**AIM:** Copy the stretch of the exhibition announcement from "27 Club, 2013-2020" through "their own perceptions.", swapping "teenage bedroom" for "childhood bedroom".

**EXCERPTED PASSAGE:**
-=-=-=-=-

Space is Noise

Vabianna Santos: Space is Noise

On view: Feb. 13-16, 2020
Opening Reception: Thursday, Feb. 13, 6-9 pm

27 Club, 2013-2020 microphones, cables, vibrating kinetics, sound, 72 x 108 x 36 inches

Organized by Sean Noyce and Katya Usvitsky

Noysky Projects presents Space is Noise, a solo exhibition by Vabianna Santos that explores the idea of absence and theatricality through kinetic, sound-based sculpture. Inspired by the intimate space of a teenage bedroom and sound’s ability to permeate and charge otherwise invisible areas, Space is Noise imagines a human event without the body— allowing the viewer to complete the circuit with their own perceptions.

On display are a pair of automated sculptures that rattle, hum, and reverberate. They include an array of 27 lo-fi microphones, tied suggestively in a noose above the viewer; a pair of pink satin practice amplifiers positioned on a wooden stage above a pillowy floor; and a collection of plugs, cables and other trappings from a garage band, neatly arranged on the ground. These are the catalysts of rock ‘n’ roll dreams or a bedroom sing-along- not a sold-out stadium concert.

Appearing to take on life as the new agents of performance — the sculptures breathe and shake. Fluctuating between the electronic sounds of white noise and the clattering of vibrations, the objects are at once amorous and like the hiss and click of a life-support machine.

-=-=-=-=-

**RECORDS SHOWN:**

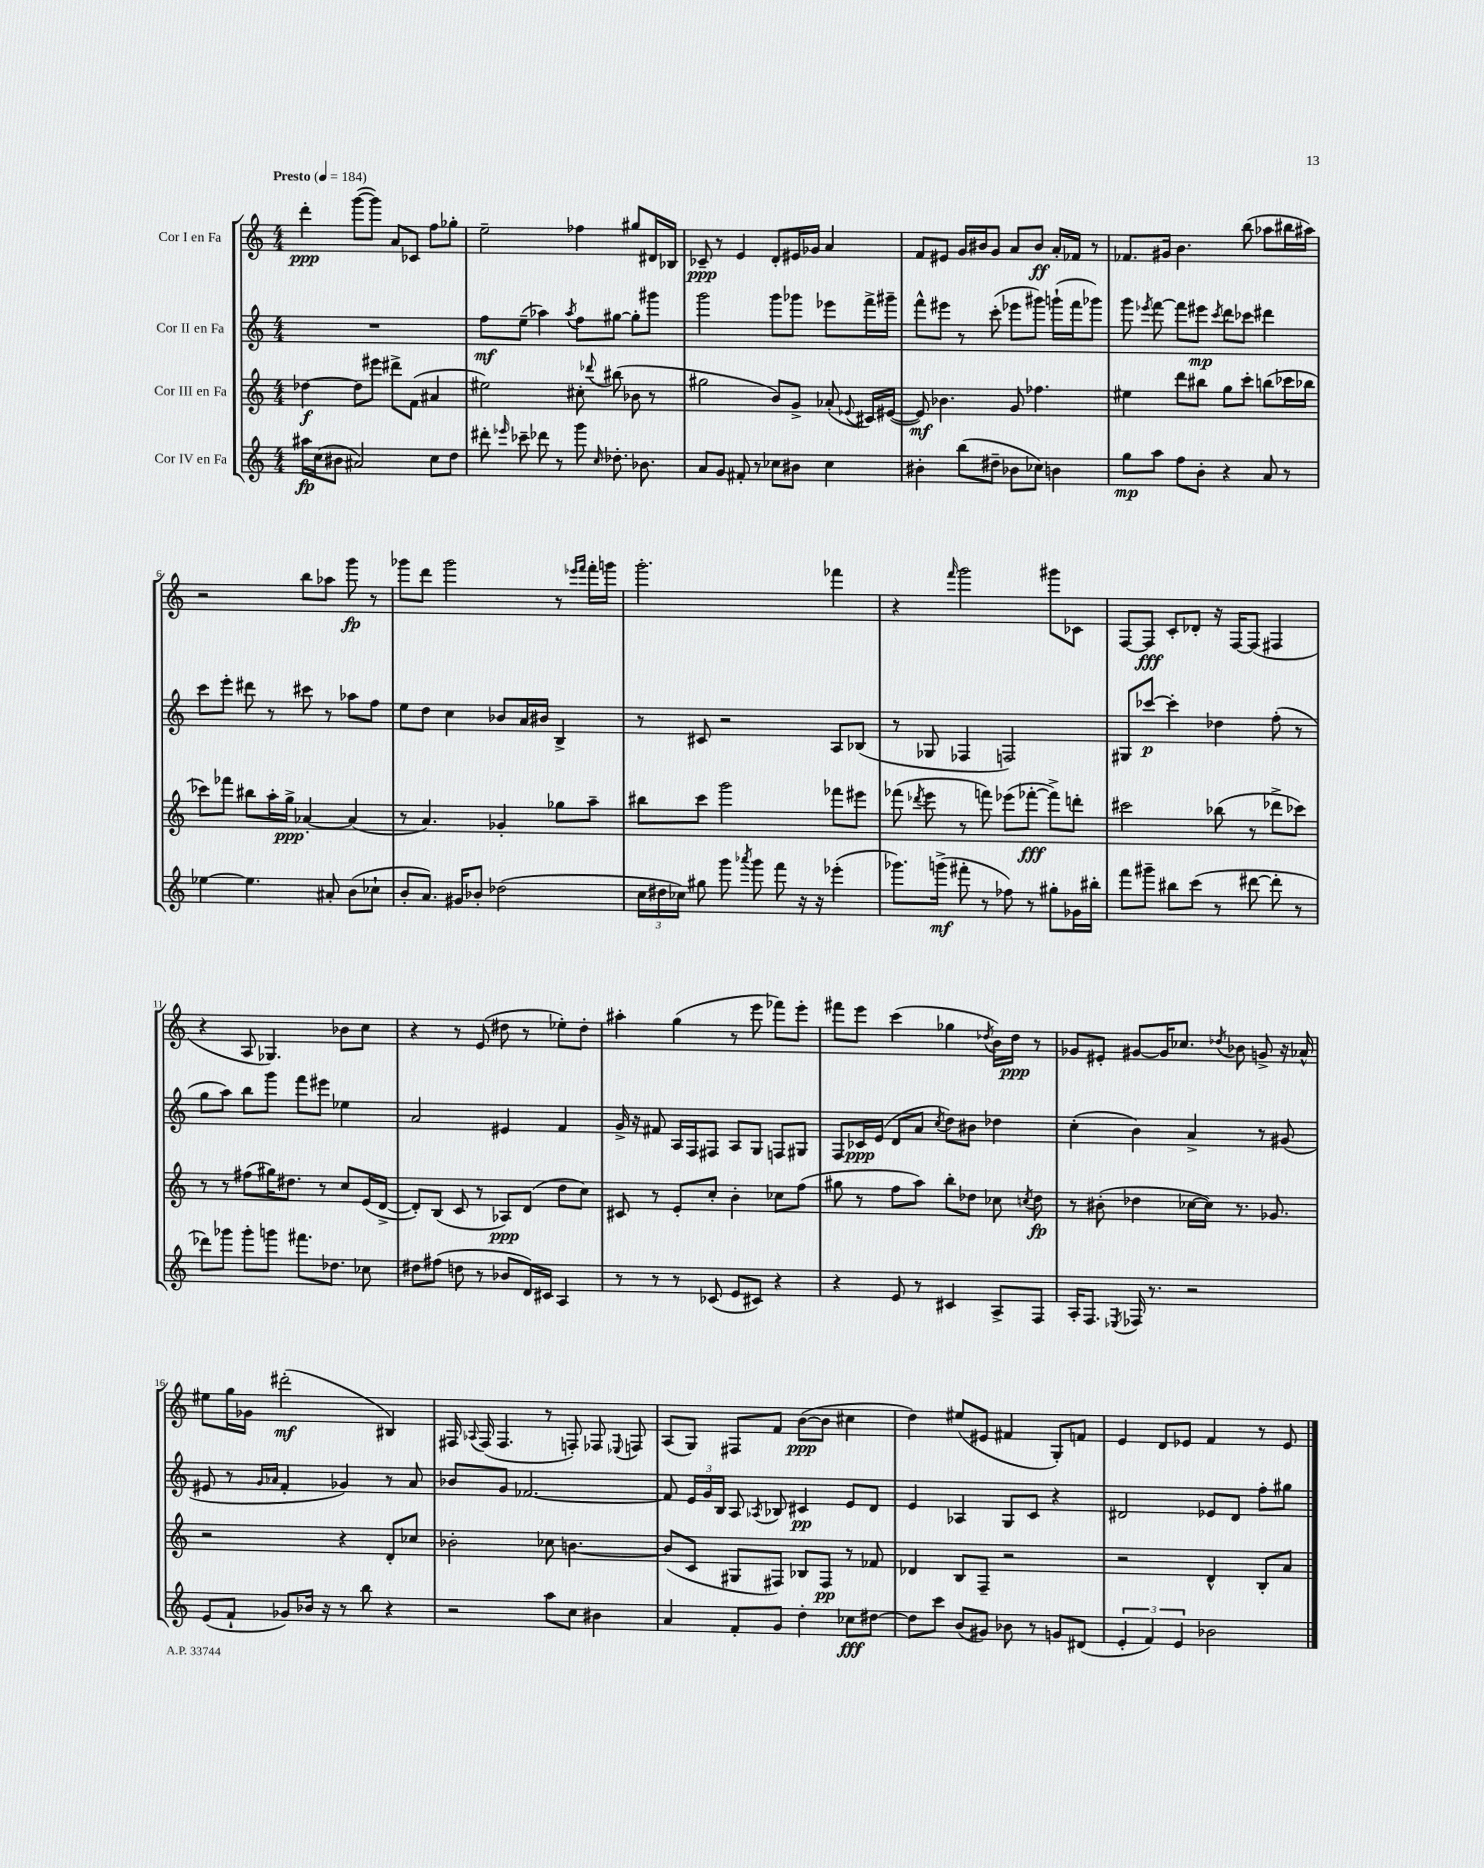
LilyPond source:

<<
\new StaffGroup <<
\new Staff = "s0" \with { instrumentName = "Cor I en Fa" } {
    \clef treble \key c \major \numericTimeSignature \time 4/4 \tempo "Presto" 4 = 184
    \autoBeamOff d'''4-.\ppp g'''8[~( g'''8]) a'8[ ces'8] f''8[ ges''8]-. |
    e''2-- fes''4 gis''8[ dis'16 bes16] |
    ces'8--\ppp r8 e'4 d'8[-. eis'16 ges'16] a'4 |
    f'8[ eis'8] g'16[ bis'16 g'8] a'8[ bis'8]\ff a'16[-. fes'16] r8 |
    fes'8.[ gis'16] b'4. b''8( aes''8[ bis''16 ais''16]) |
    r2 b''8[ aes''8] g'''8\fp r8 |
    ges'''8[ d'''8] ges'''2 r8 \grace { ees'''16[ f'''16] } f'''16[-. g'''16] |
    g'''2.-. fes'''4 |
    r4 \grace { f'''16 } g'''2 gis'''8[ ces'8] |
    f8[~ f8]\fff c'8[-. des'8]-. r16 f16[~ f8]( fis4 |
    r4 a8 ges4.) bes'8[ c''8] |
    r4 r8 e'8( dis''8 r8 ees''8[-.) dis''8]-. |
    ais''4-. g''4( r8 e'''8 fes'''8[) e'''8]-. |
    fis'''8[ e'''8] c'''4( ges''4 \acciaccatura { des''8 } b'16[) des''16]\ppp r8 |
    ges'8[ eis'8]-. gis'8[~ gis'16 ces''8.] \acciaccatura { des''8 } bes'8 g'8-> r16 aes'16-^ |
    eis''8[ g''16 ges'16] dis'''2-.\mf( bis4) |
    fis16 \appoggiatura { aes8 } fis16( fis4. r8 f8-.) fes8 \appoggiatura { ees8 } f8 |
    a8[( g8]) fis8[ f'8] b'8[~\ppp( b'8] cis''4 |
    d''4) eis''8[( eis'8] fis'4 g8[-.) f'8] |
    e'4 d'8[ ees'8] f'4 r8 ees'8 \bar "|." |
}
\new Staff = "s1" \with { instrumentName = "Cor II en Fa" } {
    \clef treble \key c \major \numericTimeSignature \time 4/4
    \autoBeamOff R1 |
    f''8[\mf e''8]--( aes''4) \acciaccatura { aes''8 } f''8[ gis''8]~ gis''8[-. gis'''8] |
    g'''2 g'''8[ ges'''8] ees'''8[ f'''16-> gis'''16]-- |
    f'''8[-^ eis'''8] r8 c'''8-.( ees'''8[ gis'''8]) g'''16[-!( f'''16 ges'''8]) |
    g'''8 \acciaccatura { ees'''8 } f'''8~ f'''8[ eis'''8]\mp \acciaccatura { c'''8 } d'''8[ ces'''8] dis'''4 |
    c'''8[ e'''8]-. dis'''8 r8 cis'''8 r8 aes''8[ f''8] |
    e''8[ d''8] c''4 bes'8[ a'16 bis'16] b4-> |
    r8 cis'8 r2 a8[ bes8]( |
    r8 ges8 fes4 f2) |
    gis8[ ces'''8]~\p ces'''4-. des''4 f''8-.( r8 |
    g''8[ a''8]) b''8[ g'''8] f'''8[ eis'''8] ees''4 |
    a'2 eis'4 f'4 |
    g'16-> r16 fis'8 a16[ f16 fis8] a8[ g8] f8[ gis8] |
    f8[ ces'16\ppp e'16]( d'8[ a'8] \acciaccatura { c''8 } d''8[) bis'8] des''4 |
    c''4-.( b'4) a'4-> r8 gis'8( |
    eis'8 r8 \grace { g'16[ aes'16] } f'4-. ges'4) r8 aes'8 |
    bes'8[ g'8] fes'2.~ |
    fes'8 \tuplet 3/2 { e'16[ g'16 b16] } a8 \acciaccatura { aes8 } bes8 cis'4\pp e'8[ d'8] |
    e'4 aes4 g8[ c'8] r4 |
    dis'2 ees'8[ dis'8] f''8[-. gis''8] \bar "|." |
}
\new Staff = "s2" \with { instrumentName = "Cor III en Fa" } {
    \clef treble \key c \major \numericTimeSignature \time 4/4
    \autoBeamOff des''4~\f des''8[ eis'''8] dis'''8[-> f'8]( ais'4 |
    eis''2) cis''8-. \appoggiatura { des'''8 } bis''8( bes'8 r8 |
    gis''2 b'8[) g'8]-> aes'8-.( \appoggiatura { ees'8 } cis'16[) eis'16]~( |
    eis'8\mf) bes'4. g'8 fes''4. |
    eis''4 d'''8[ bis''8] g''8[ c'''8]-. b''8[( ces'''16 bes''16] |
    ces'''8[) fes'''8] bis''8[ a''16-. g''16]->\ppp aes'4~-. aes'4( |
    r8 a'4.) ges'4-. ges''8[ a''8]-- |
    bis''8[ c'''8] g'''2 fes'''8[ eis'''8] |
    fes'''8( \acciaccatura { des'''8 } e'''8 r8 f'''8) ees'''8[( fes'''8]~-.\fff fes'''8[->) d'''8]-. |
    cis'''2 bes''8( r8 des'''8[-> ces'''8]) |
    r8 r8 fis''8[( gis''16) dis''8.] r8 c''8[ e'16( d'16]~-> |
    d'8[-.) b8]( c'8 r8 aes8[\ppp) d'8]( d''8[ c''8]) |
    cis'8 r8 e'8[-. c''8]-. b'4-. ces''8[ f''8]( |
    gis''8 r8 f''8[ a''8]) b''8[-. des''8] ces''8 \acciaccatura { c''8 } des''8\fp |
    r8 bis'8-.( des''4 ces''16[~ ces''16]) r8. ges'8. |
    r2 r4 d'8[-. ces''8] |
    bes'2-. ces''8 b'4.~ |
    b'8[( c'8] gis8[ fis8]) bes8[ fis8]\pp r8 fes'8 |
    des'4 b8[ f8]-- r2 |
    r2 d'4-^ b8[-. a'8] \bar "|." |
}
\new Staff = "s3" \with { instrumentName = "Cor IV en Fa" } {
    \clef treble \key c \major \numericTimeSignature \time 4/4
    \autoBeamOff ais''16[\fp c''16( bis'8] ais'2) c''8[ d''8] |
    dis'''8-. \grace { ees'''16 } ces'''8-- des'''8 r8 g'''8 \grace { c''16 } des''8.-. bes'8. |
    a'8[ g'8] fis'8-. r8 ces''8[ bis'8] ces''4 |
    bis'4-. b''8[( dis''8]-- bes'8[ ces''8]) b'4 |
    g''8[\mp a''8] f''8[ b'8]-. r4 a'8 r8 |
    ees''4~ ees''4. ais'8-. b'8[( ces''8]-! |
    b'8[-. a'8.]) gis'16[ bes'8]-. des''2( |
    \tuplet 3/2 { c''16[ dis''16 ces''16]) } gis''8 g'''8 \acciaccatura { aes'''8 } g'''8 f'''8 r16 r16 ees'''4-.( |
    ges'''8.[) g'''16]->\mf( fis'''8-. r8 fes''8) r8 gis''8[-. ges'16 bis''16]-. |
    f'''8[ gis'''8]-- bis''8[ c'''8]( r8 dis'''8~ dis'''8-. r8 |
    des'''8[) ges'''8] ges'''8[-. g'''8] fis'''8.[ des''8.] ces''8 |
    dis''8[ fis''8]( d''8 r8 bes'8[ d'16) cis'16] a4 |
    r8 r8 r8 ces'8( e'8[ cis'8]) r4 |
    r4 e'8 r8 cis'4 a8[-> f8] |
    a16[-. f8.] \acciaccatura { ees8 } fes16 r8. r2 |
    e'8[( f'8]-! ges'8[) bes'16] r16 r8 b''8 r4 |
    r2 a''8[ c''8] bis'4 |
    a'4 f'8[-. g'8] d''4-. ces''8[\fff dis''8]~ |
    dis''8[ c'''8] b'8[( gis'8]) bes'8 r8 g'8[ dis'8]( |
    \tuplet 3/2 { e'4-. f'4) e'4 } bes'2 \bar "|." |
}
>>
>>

-=-=-=-=-

**FINISHED EXERCISE:**
27 Club, 2013-2020 microphones, cables, vibrating kinetics, sound, 72 x 108 x 36 inches

Organized by Sean Noyce and Katya Usvitsky

Noysky Projects presents Space is Noise, a solo exhibition by Vabianna Santos that explores the idea of absence and theatricality through kinetic, sound-based sculpture. Inspired by the intimate space of a childhood bedroom and sound’s ability to permeate and charge otherwise invisible areas, Space is Noise imagines a human event without the body— allowing the viewer to complete the circuit with their own perceptions.